日本の古き良き名曲をじっくり聴きたい、という人が増えている。テレビでは、BS局を中心に歌番組が人気を博している。番組を見ている認知症の高齢者が笑顔を見せるなど、思わぬ“効果”ももたらしている。
『BS日本・こころの歌』は、2003年からスタート。音楽大学声楽科出身のコーラスグループが懐かしの歌を中心に歌う。3月6日放送回では、『大きな古時計』『さくら』などを選曲した。新井久子プロデューサーは言う。
「過度な演出は行わず、歌本来の楽しさと美しさをお届けすることを心がけています。番組開始当初は、日本の叙情歌が中心でしたが、今は地方に根づいた郷土の民謡なども選曲しています。

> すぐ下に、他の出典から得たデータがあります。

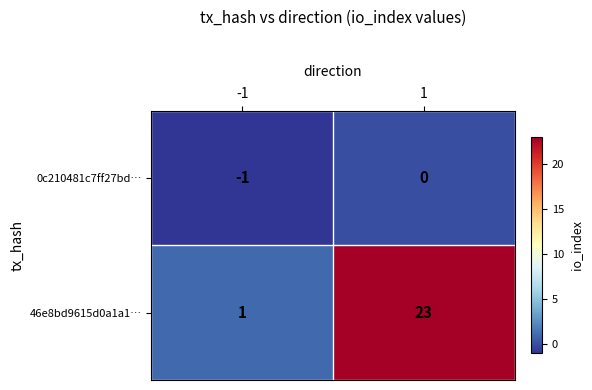

Which series has the largest range (max minus min)?

46e8bd9615d0a1a1…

60~70代がメーン視聴者ですが、若いかたたちにも見ていただいています」
3月7日には、隔週発売のCDつきマガジン『隔週刊CDつきマガジン「こころに響く日本の歌」』が小学館から創刊された。明治、大正、昭和と歌い継がれてきた叙情歌の数々を収録している。

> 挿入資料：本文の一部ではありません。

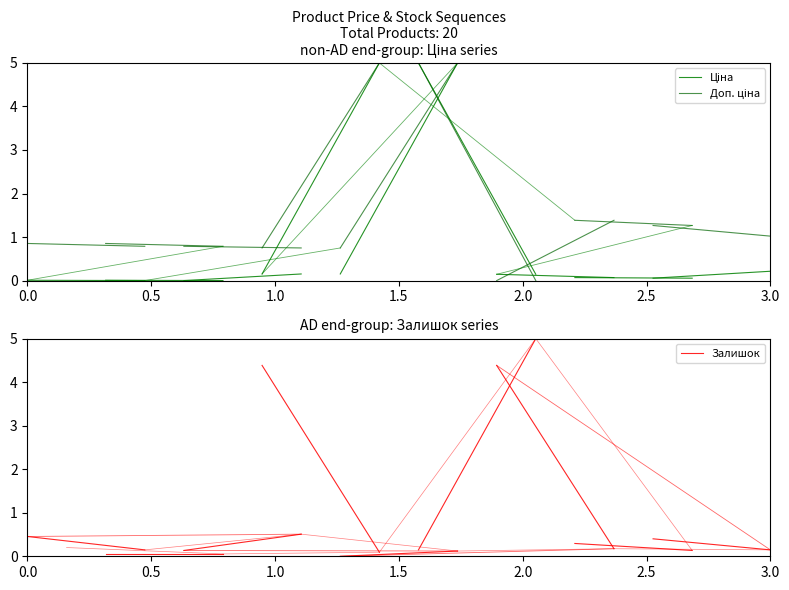

What is the value of the Залишок point at the 2nd from the left?

0.1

そもそも叙情歌とはどういうものなのか。音楽評論家の富澤一誠さんが説明する。
「童謡や唱歌などを指します。みなさんも、子供時代によく歌っていた思い出があるでしょう。作詞家の主観的な感情を載せた詞が特徴です。抒情性にあふれて、郷愁や懐かしさをそそります」
いつの時代も、人は、懐かしい感情に触れると、安らかな気持ちになれる。その傾向は、東日本大震災をきっかけに顕著になったと富澤さんは話す。

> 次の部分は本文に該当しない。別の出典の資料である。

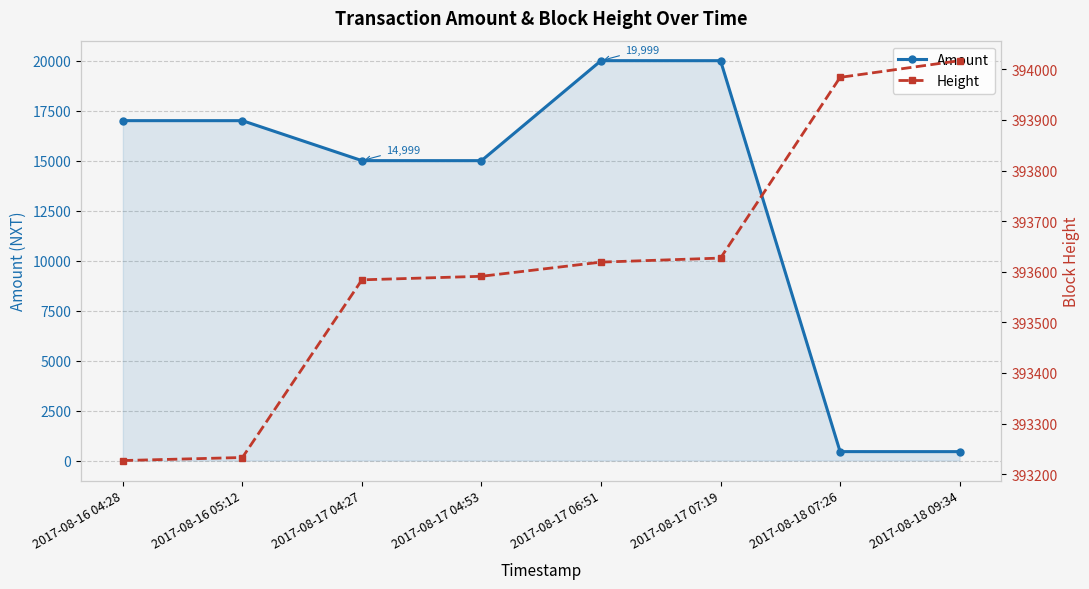

Which series has the largest range (max minus min)?

Amount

「日本人が故郷に対して強い思い入れを持つようになっているんです。3.11で故郷がなくなった人が大勢いました。それまでは故郷を考えたことがない人も、あれを見て、体験して、自分の故郷を思い出すようになりました。
叙情歌は故郷を歌っている歌が多いので、全体的に叙情歌が必要とされている、聴く人が多くなったということです」
認知症の母が、笑顔になる――視聴者の声が続々と届く
『BS日本・こころの歌』の番組ホームページには視聴者からさまざまな声が届く。新井さんが言う。
「“毎回欠かさず見ています”“思い出のある曲をリクエストしたい”“昨日は、放送されたあの曲を聴いて涙しました”“週に一度、この番組を見るのが本当に楽しみです”“認知症にかかってしまった母親が、この時間だけは笑顔になる”――そういったご意見をいただきます。弊社の番組でいちばん多いのではないかと思います。
そうすると、この番組は、意義というか、使命みたいなものを背負っている部分があるのかなと思えるんです」
歌で思い出す日本の心を、私たちは今だからこそ、必要としているのかもしれない。